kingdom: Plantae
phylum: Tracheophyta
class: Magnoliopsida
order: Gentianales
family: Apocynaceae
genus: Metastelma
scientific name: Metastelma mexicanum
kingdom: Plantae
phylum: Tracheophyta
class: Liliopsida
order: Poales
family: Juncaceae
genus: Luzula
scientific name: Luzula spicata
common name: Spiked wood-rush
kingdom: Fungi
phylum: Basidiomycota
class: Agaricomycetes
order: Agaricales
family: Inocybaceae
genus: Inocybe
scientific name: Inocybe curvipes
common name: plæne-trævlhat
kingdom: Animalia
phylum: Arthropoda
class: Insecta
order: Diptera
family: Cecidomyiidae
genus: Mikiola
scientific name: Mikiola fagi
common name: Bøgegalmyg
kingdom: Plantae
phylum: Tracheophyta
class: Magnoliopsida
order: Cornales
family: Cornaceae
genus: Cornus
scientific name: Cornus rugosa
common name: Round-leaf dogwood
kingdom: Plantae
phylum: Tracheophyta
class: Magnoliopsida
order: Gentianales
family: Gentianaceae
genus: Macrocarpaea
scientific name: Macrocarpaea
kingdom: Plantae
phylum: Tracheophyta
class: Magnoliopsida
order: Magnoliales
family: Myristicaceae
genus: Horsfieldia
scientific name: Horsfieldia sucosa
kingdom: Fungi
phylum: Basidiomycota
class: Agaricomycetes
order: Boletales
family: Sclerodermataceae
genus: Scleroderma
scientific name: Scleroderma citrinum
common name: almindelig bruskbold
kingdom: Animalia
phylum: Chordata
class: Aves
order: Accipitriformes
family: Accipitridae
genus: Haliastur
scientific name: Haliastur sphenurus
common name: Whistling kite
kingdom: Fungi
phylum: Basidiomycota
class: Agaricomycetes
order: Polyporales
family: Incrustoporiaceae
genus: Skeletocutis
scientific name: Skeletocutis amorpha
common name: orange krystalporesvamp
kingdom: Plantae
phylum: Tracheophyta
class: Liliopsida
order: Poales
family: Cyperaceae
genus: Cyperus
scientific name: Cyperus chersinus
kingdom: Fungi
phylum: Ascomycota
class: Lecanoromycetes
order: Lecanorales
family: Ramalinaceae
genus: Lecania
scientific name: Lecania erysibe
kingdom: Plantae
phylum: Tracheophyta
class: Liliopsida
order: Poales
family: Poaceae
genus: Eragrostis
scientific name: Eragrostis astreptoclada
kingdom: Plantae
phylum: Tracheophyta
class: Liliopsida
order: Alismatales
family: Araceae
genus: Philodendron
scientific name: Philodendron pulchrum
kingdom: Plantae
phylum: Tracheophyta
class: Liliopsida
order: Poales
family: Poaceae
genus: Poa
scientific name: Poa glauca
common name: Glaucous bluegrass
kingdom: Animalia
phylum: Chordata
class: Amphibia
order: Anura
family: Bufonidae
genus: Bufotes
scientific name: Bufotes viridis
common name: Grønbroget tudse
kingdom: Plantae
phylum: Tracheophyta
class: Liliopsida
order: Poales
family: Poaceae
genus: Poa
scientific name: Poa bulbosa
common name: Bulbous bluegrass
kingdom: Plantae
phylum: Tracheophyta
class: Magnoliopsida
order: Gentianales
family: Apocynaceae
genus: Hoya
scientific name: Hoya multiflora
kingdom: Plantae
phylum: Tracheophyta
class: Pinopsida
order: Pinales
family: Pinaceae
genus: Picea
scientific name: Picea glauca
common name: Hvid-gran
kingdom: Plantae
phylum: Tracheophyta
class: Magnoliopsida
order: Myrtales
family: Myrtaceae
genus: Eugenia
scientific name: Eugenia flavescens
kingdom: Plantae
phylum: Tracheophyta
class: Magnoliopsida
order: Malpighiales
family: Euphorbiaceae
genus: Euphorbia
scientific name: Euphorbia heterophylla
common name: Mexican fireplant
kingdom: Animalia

BRIEF: Copy down every line of the material above word for word, in the same order.

SOLUTION TO THE EXERCISE:
kingdom: Plantae
phylum: Tracheophyta
class: Magnoliopsida
order: Gentianales
family: Apocynaceae
genus: Metastelma
scientific name: Metastelma mexicanum
kingdom: Plantae
phylum: Tracheophyta
class: Liliopsida
order: Poales
family: Juncaceae
genus: Luzula
scientific name: Luzula spicata
common name: Spiked wood-rush
kingdom: Fungi
phylum: Basidiomycota
class: Agaricomycetes
order: Agaricales
family: Inocybaceae
genus: Inocybe
scientific name: Inocybe curvipes
common name: plæne-trævlhat
kingdom: Animalia
phylum: Arthropoda
class: Insecta
order: Diptera
family: Cecidomyiidae
genus: Mikiola
scientific name: Mikiola fagi
common name: Bøgegalmyg
kingdom: Plantae
phylum: Tracheophyta
class: Magnoliopsida
order: Cornales
family: Cornaceae
genus: Cornus
scientific name: Cornus rugosa
common name: Round-leaf dogwood
kingdom: Plantae
phylum: Tracheophyta
class: Magnoliopsida
order: Gentianales
family: Gentianaceae
genus: Macrocarpaea
scientific name: Macrocarpaea
kingdom: Plantae
phylum: Tracheophyta
class: Magnoliopsida
order: Magnoliales
family: Myristicaceae
genus: Horsfieldia
scientific name: Horsfieldia sucosa
kingdom: Fungi
phylum: Basidiomycota
class: Agaricomycetes
order: Boletales
family: Sclerodermataceae
genus: Scleroderma
scientific name: Scleroderma citrinum
common name: almindelig bruskbold
kingdom: Animalia
phylum: Chordata
class: Aves
order: Accipitriformes
family: Accipitridae
genus: Haliastur
scientific name: Haliastur sphenurus
common name: Whistling kite
kingdom: Fungi
phylum: Basidiomycota
class: Agaricomycetes
order: Polyporales
family: Incrustoporiaceae
genus: Skeletocutis
scientific name: Skeletocutis amorpha
common name: orange krystalporesvamp
kingdom: Plantae
phylum: Tracheophyta
class: Liliopsida
order: Poales
family: Cyperaceae
genus: Cyperus
scientific name: Cyperus chersinus
kingdom: Fungi
phylum: Ascomycota
class: Lecanoromycetes
order: Lecanorales
family: Ramalinaceae
genus: Lecania
scientific name: Lecania erysibe
kingdom: Plantae
phylum: Tracheophyta
class: Liliopsida
order: Poales
family: Poaceae
genus: Eragrostis
scientific name: Eragrostis astreptoclada
kingdom: Plantae
phylum: Tracheophyta
class: Liliopsida
order: Alismatales
family: Araceae
genus: Philodendron
scientific name: Philodendron pulchrum
kingdom: Plantae
phylum: Tracheophyta
class: Liliopsida
order: Poales
family: Poaceae
genus: Poa
scientific name: Poa glauca
common name: Glaucous bluegrass
kingdom: Animalia
phylum: Chordata
class: Amphibia
order: Anura
family: Bufonidae
genus: Bufotes
scientific name: Bufotes viridis
common name: Grønbroget tudse
kingdom: Plantae
phylum: Tracheophyta
class: Liliopsida
order: Poales
family: Poaceae
genus: Poa
scientific name: Poa bulbosa
common name: Bulbous bluegrass
kingdom: Plantae
phylum: Tracheophyta
class: Magnoliopsida
order: Gentianales
family: Apocynaceae
genus: Hoya
scientific name: Hoya multiflora
kingdom: Plantae
phylum: Tracheophyta
class: Pinopsida
order: Pinales
family: Pinaceae
genus: Picea
scientific name: Picea glauca
common name: Hvid-gran
kingdom: Plantae
phylum: Tracheophyta
class: Magnoliopsida
order: Myrtales
family: Myrtaceae
genus: Eugenia
scientific name: Eugenia flavescens
kingdom: Plantae
phylum: Tracheophyta
class: Magnoliopsida
order: Malpighiales
family: Euphorbiaceae
genus: Euphorbia
scientific name: Euphorbia heterophylla
common name: Mexican fireplant
kingdom: Animalia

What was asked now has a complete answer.